By Rachel Penniman, Senior Conservation Technician

Not actual collection buttons, just some of the many buttons we have in the lab.

 

The Rubenstein Library holds a growing collection of political ephemera including many political pins. Over time the library has received multiple additions to the collection and expects to continue collecting more of these items in the future. The collection arrived in batches with a variety of different inconsistent housing methods. At first, conservation had been creating custom built trays with individual spaces for each button as seen in this Duke Today video.

Here is another example from the Terence Mitchell Collection of Tobacco Related Ephemera of the kind of tray we were creating for the buttons.

Mitchell Tobacco Collection

This approach resulted in a really nice custom enclosure for a group of buttons, but was time consuming to create by hand and inconvenient when just one or two new buttons would need to be added to the collection.

After a meeting with Rubenstein Library curatorial and technical services staff to assess the state of the entire collection and discuss goals for the future of the collection I started researching housing options. I remembered seeing a method for housing buttons by pinning them on to foam covered boards but many of our buttons didn’t have their backing pins and there was no way to number individual items using that system. I had also seen a method for housing small artifacts that looked like it could be promising with a little modification.

Now we house each button using a clear 4″ x 5” zip top, virgin polyethylene bag with a 40 point tan barrier board stiffener inside. The bags are either 4 mil or 6 mil so they are strong and provide some cushion. I cut the barrier board to be small enough to easily slip in and out of the bag and I round the corners so they don’t fray or poke through the plastic bag. The pins aren’t attached to the stiffener backing but it provides structure and support for the different sized items. The top of the stiffener can be labeled with an item identification number if needed. Then the bags can either be housed flat in trays or upright in shoebox style archival boxes.

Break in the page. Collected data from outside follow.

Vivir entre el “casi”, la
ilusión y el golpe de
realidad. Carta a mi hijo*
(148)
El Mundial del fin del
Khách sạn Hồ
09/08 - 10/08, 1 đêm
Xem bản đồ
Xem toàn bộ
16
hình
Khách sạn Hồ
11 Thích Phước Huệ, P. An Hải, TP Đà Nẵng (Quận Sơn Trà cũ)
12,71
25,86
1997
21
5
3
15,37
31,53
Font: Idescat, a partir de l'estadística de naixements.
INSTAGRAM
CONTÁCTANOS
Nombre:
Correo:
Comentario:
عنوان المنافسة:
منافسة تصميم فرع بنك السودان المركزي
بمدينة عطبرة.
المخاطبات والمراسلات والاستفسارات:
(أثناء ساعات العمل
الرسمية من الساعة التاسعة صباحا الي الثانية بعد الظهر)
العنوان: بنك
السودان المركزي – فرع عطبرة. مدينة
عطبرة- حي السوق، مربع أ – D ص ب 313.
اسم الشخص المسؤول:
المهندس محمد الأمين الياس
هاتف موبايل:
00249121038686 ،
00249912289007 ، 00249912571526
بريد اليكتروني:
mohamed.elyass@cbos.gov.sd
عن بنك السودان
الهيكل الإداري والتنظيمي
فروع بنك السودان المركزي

This method makes it easy to house large numbers of buttons quickly and is easy enough for technical services staff to assemble these housings themselves. When one or two new buttons arrive to be added to an existing collection, they can easily be bagged and filed in place in an existing box. It is also still easy for researchers to flip through a box and look at each button without having to handle the actual item. So far we’ve been really happy with this solution and I imagine it could be adapted for housing other small ephemera collections in the future.